Anyone who commits their life to making films is certifiable, and there are few better examples of this than Werner Herzog. To some audiences, Herzog is better known for the “I would like to see the bay-bee” meme from his guest spot on The Mandalorian, but don’t be fooled, he’s also one of the most critically acclaimed and respected directors in European cinema. Many of those films were made in collaboration with the actor Klaus Kinski, quite possibly the only man alive at the time who could match his freak.
The cornucopia or riches they created speak for themselves. Aguirre, the Wrath of God; Nosferatu the Vampyre; Woyzeck; Fitzcarraldo; and Cobra Verde, all masterpieces and Herculean tasks in their own way. There isn’t a frame of those films that wasn’t bled over by anyone involved in the film, not least Kinski and Herzog themselves. Anyone who thinks that this was some close friendship, or even a functioning partnership, is profoundly mistsaken however.
If anything, the biggest miracle of those five pictures is that Herzog didn’t kill Kinski with his bare hands.

Why were Kinski and Herzog at each other’s throats?
So, first things first, Kinski’s alleged shameful behaviour wasn’t saved for a movie set. If we’re to believe his daughters, who accused him of sexual abuse following his death, his behaviour while shooting was nothing compared to what allegedly happened at home. So it becomes very easy to believe why Herzog held an intense, vitriolic hatred for Kinski.
Perhaps the director knew, partially, what he was getting into, at least. Herzog’s first exposure to Kinski’s work was seeing a theatrical production where he played Jesus in a one-man show. Kinski broke character to berate the audience for not listening, started swearing at the crowd and then, when someone tried to lead him offstage, started screaming incoherently. That was the guy that Herzog took a look at and thought, “That’s him.”

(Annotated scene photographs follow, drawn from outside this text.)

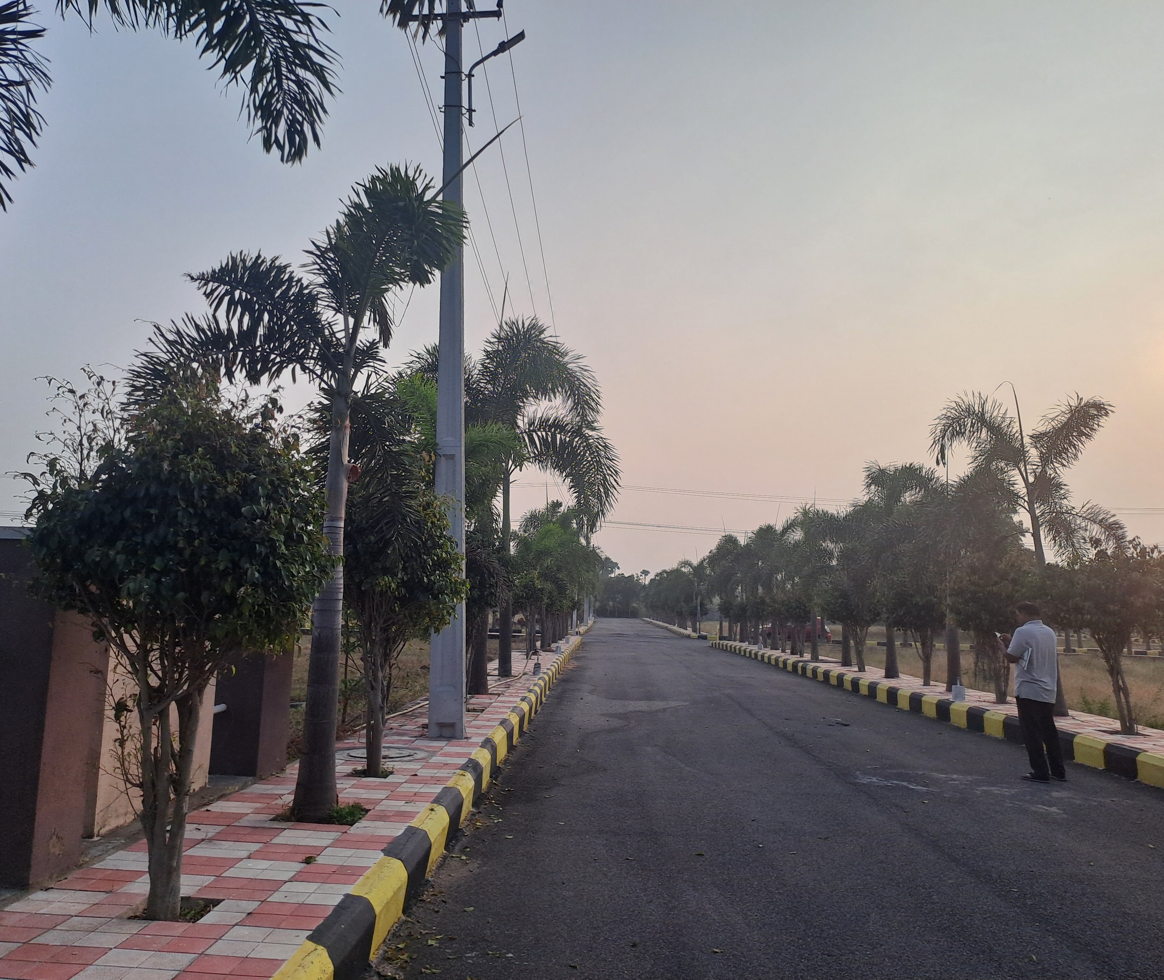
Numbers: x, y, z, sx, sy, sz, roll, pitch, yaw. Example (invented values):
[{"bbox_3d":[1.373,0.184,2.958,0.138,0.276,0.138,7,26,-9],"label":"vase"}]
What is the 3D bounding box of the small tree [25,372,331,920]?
[{"bbox_3d":[-1.740,0.611,4.044,1.316,2.288,1.250,-1,-7,0],"label":"small tree"}]

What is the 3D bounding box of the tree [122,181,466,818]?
[{"bbox_3d":[-1.829,-0.085,5.998,2.156,4.164,1.850,-1,-7,0],"label":"tree"}]

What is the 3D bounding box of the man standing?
[{"bbox_3d":[4.290,1.888,8.949,0.490,1.644,0.460,3,-8,-28],"label":"man standing"}]

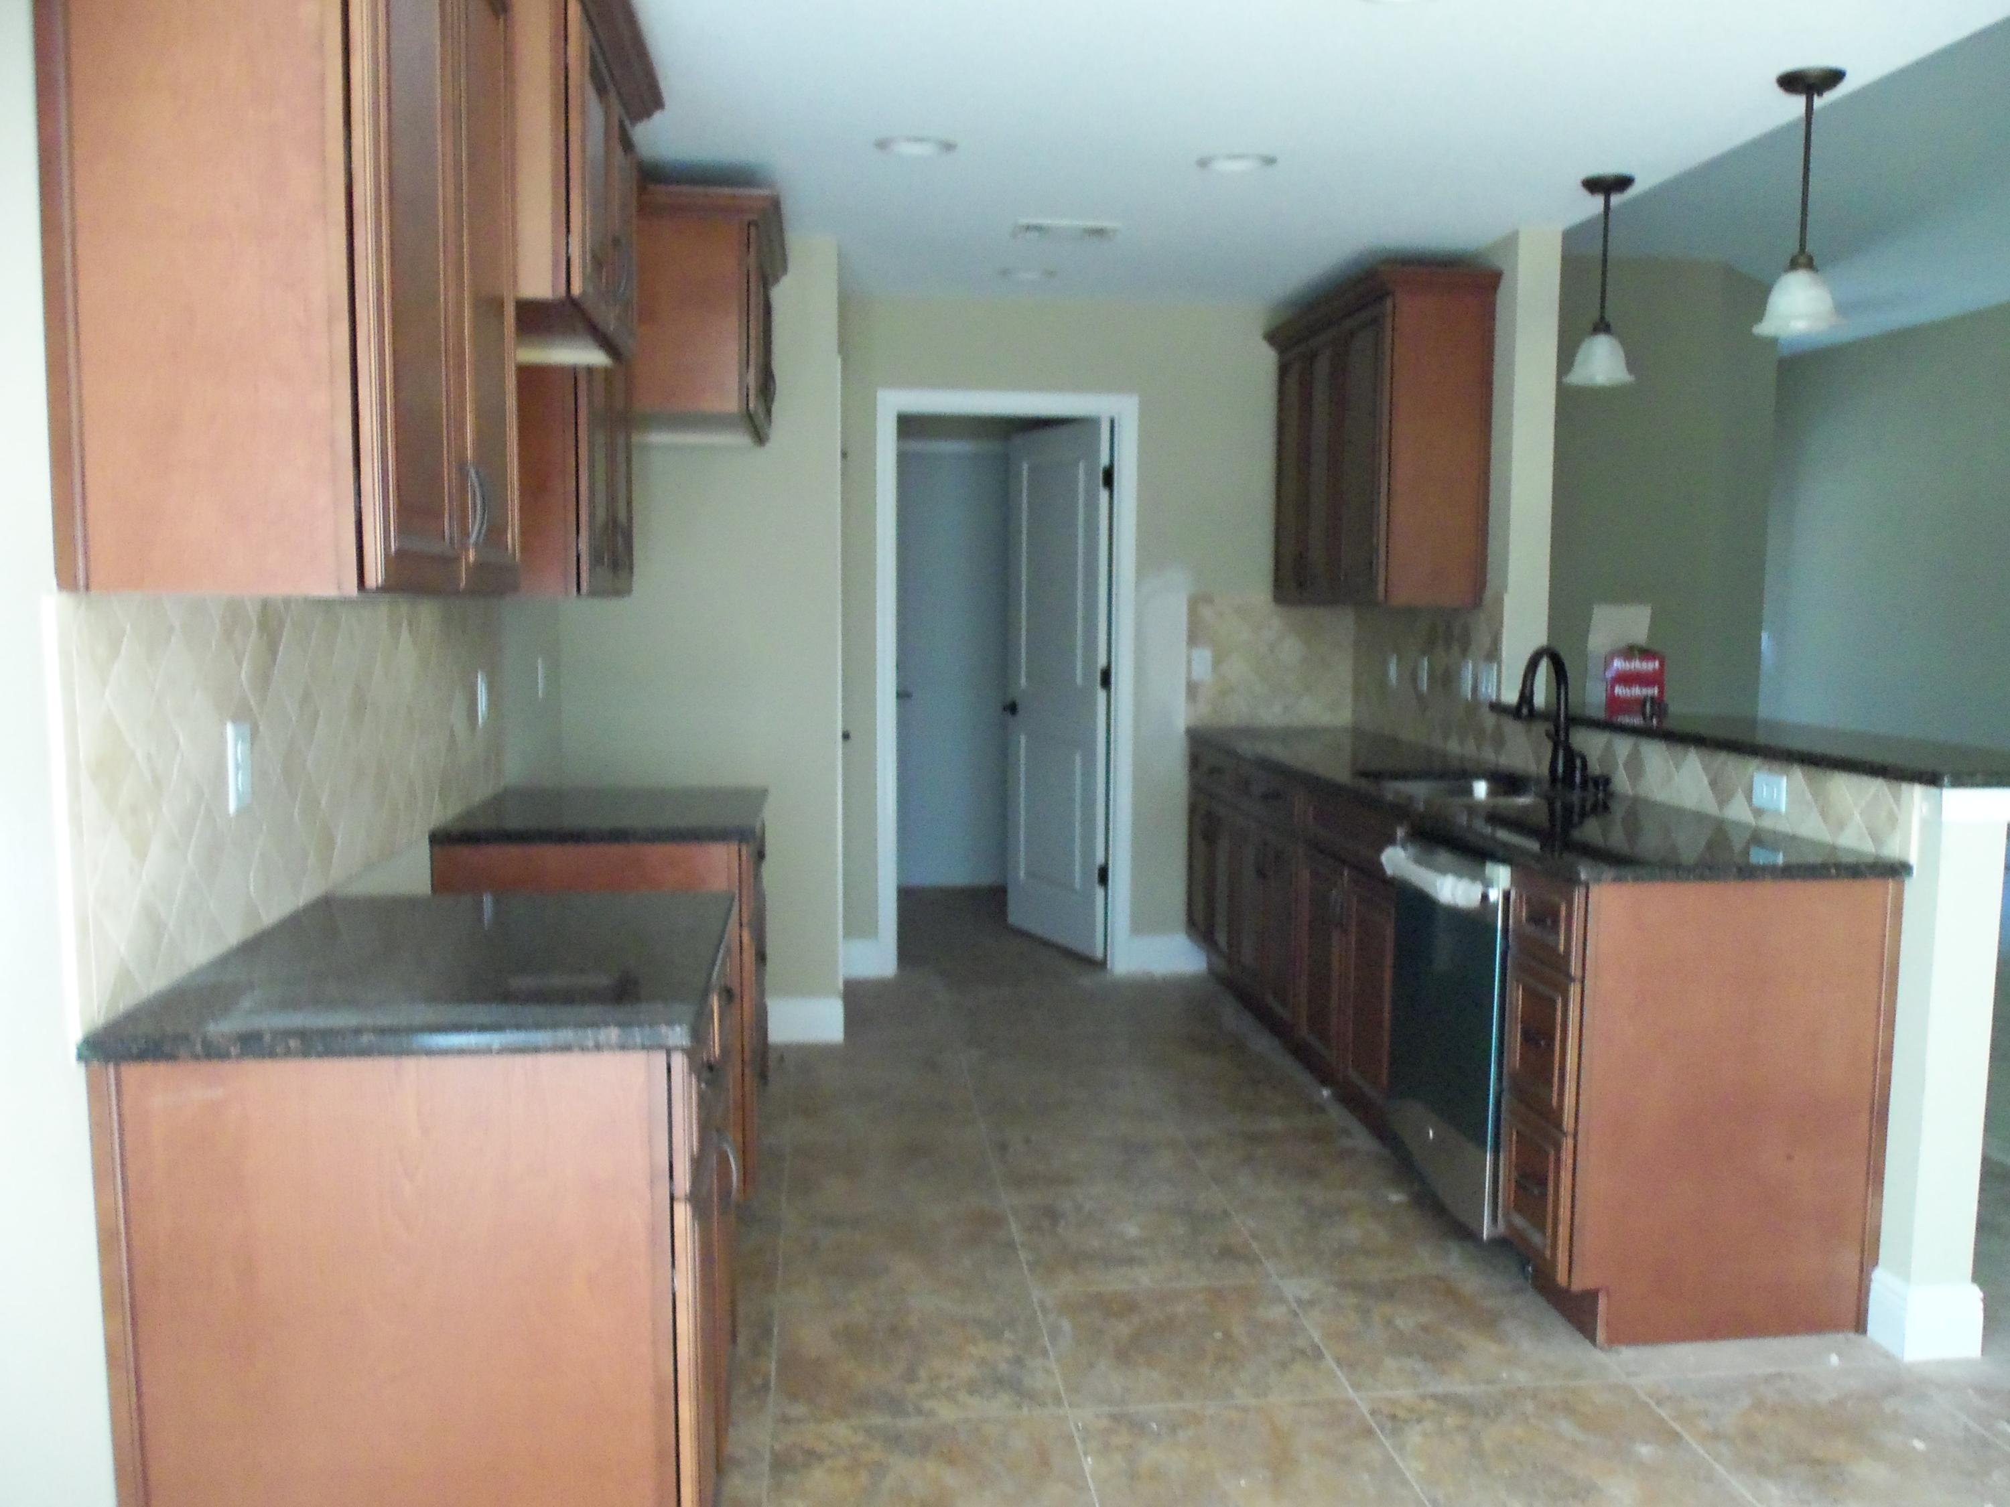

Kinski took that attitude into the production of Aguirre: The Wrath of God, causing the two grown men to have full-on fistfights about his behaviour. Rumour has it that Herzog made Kinski finish a take at gunpoint comes from this movie, although the truth is that Herzog only verbally threatened to shoot him. Admittedly, it isn’t a whole lot better, and from everything one can read about Kinski’s behaviour, it’s kind of miraculous that he didn’t find a bullet with his lead actor’s name on it.
If you need proof, check out the documentary Herzog made about Kinski eight years after the actor’s passing. Simultaneously, My Best Fiend is a study in what makes a terrible person worth collaborating with, while showing the depths of his behaviour on set. I mean, the poster is Kinski grabbing Herzog by the throat, a terrifying look of murder in his eyes. Yet for whatever reason, Herzog felt that it was worth putting up with.
In fact, it says more about Kinski’s behaviour that Herzog eventually called time on their creative partnership. This was a man who once had his crew drag a 320-tonne steamship up a hill for the sake of filmmaking. Yet eventually, Kinski was the one thing he couldn’t put up with.